## Data in this exercise
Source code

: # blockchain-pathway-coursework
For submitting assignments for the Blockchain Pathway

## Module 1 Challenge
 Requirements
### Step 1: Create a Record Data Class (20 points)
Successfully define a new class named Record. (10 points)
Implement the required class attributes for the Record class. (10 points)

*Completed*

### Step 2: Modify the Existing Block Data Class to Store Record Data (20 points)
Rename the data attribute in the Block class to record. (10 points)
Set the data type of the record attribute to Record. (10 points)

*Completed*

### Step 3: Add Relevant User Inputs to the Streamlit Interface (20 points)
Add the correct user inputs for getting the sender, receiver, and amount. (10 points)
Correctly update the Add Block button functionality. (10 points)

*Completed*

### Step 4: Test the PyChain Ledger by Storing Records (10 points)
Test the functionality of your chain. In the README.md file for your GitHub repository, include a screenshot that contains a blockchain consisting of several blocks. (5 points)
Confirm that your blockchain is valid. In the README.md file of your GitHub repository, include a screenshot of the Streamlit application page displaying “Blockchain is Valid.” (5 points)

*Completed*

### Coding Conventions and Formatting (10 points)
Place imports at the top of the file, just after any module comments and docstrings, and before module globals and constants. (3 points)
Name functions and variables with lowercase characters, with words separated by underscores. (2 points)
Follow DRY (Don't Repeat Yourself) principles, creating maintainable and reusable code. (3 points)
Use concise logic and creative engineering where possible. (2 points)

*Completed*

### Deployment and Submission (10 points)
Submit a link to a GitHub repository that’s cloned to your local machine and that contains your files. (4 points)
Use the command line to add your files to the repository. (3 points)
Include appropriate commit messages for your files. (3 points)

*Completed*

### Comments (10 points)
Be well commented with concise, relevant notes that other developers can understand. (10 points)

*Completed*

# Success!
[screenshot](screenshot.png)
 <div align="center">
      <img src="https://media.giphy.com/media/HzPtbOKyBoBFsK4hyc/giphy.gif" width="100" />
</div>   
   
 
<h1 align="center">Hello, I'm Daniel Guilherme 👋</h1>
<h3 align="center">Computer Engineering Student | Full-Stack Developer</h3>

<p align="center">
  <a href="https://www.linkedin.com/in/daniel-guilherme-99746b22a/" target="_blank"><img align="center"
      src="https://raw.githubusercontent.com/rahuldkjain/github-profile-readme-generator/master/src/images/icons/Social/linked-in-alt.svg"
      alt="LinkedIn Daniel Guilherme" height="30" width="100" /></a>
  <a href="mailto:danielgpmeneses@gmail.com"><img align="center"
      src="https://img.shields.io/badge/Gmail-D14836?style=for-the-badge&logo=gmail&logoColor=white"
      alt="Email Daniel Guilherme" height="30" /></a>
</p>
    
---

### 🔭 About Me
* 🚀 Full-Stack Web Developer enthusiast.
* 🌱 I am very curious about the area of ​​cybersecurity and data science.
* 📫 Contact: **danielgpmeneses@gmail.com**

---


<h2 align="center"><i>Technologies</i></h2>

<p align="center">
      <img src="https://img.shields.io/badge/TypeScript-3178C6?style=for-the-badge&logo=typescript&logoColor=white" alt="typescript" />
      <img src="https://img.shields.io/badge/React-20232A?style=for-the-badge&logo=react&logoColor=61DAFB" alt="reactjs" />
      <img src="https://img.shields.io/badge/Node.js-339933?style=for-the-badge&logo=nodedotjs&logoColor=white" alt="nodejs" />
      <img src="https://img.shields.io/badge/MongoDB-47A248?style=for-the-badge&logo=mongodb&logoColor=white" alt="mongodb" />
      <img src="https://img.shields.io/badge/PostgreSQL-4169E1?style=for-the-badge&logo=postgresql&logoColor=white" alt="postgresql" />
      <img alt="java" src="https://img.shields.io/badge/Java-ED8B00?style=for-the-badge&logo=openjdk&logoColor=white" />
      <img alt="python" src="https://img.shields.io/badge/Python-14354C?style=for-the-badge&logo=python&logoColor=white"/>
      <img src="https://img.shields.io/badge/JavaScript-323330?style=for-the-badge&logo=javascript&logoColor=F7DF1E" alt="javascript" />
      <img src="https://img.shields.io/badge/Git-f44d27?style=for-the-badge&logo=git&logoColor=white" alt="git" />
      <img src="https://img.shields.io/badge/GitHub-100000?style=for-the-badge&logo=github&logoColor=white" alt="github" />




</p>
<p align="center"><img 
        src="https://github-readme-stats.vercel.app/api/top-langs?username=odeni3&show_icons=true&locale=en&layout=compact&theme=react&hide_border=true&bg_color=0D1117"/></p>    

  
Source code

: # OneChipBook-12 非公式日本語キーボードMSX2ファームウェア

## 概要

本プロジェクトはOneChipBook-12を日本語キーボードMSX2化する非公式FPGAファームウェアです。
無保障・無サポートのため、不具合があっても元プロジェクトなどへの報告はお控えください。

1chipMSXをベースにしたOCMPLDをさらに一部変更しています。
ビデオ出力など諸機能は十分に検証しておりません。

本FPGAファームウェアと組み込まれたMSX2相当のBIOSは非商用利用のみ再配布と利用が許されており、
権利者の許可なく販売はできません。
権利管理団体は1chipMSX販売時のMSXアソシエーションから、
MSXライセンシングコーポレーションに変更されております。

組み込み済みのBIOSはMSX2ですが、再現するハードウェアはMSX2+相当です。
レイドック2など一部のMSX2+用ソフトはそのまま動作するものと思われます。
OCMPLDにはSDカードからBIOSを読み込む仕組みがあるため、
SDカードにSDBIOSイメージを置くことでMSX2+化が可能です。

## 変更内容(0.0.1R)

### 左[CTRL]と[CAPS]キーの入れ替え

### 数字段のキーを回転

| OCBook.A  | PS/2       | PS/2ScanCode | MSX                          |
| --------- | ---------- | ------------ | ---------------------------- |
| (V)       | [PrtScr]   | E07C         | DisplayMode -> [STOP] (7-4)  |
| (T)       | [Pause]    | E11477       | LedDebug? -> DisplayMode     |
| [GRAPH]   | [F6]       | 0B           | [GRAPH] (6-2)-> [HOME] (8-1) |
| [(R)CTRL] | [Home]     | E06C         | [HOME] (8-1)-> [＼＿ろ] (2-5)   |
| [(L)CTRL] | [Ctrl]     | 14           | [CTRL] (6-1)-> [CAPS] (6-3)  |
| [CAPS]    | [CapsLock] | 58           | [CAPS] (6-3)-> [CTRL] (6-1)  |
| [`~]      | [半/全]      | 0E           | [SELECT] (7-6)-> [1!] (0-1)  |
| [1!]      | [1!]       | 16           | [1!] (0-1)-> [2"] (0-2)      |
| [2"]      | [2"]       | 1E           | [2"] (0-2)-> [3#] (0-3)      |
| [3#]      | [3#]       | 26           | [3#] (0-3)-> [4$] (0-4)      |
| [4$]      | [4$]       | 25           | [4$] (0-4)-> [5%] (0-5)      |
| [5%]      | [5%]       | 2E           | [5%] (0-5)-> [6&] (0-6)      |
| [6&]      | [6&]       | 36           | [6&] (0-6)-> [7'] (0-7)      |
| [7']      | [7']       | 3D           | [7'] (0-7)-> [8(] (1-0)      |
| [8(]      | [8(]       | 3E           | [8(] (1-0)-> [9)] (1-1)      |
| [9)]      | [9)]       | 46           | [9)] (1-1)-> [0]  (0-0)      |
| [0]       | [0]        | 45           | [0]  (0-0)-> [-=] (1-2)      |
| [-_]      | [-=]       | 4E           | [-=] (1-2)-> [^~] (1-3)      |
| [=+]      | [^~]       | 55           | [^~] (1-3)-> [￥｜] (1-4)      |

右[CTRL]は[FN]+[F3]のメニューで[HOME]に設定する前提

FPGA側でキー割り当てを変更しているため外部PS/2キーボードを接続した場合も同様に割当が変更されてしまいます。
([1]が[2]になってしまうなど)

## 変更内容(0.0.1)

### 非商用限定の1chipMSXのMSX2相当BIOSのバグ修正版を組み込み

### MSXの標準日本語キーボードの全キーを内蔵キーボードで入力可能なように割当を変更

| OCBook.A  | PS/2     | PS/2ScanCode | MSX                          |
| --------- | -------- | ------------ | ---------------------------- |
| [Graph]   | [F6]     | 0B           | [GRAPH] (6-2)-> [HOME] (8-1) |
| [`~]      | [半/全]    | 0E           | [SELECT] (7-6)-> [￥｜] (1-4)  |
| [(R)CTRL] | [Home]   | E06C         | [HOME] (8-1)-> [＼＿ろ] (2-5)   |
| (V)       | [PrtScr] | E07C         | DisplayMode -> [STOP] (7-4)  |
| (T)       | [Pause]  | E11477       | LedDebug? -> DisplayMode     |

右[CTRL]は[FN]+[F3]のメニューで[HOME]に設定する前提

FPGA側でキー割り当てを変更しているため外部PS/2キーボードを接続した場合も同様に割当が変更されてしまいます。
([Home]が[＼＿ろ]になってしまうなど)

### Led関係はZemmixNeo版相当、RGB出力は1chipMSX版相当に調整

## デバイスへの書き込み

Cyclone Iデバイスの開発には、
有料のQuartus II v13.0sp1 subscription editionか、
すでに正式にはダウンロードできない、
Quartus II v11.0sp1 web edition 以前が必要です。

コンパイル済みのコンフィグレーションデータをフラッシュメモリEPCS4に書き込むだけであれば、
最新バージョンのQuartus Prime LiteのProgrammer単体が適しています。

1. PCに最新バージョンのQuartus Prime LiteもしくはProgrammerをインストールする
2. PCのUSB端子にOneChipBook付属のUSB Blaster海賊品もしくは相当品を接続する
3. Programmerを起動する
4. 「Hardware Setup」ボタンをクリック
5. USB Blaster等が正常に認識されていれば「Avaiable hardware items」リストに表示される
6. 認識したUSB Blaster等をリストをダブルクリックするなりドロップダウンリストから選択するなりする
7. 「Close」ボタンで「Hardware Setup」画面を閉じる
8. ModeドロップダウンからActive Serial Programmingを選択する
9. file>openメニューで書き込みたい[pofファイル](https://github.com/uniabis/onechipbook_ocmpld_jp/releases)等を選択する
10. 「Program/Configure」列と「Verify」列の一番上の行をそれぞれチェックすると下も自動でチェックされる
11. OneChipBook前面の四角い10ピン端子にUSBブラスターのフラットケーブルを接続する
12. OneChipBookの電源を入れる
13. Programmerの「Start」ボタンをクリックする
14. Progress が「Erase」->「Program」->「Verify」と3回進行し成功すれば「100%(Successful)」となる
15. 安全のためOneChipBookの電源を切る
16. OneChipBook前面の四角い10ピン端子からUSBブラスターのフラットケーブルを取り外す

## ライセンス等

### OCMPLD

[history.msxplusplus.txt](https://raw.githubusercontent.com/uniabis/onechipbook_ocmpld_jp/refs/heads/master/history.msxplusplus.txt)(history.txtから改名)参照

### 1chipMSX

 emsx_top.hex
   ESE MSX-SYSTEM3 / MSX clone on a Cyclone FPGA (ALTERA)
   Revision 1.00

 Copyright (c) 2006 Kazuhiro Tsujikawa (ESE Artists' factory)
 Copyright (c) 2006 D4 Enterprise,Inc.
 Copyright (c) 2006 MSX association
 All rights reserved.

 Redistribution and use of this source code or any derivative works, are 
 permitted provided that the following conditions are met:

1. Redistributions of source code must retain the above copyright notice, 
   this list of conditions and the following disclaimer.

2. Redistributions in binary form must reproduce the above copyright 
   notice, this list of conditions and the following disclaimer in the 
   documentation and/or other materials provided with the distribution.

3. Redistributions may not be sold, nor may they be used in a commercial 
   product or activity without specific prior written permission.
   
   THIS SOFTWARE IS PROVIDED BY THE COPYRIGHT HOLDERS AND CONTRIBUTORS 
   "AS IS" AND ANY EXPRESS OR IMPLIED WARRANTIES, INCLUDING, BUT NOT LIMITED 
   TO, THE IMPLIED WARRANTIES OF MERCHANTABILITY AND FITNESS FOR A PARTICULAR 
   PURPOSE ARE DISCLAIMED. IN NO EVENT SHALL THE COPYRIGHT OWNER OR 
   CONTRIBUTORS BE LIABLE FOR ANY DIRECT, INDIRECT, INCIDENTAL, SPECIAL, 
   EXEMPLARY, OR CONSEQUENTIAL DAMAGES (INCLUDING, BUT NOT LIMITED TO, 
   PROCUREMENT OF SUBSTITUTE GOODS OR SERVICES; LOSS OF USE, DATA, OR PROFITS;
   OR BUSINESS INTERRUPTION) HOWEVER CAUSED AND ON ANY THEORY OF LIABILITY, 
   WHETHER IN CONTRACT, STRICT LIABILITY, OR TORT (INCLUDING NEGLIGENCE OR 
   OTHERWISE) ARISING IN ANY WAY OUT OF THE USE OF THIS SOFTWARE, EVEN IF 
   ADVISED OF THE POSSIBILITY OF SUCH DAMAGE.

## Problem
Take the records above and return, word for word, only the lines that fall from the line with "notice, this list" to the line with "EXEMPLARY, OR CONSEQUENTIAL", both of them included.

## Task solution
   notice, this list of conditions and the following disclaimer in the 
   documentation and/or other materials provided with the distribution.

3. Redistributions may not be sold, nor may they be used in a commercial 
   product or activity without specific prior written permission.
   
   THIS SOFTWARE IS PROVIDED BY THE COPYRIGHT HOLDERS AND CONTRIBUTORS 
   "AS IS" AND ANY EXPRESS OR IMPLIED WARRANTIES, INCLUDING, BUT NOT LIMITED 
   TO, THE IMPLIED WARRANTIES OF MERCHANTABILITY AND FITNESS FOR A PARTICULAR 
   PURPOSE ARE DISCLAIMED. IN NO EVENT SHALL THE COPYRIGHT OWNER OR 
   CONTRIBUTORS BE LIABLE FOR ANY DIRECT, INDIRECT, INCIDENTAL, SPECIAL, 
   EXEMPLARY, OR CONSEQUENTIAL DAMAGES (INCLUDING, BUT NOT LIMITED TO, 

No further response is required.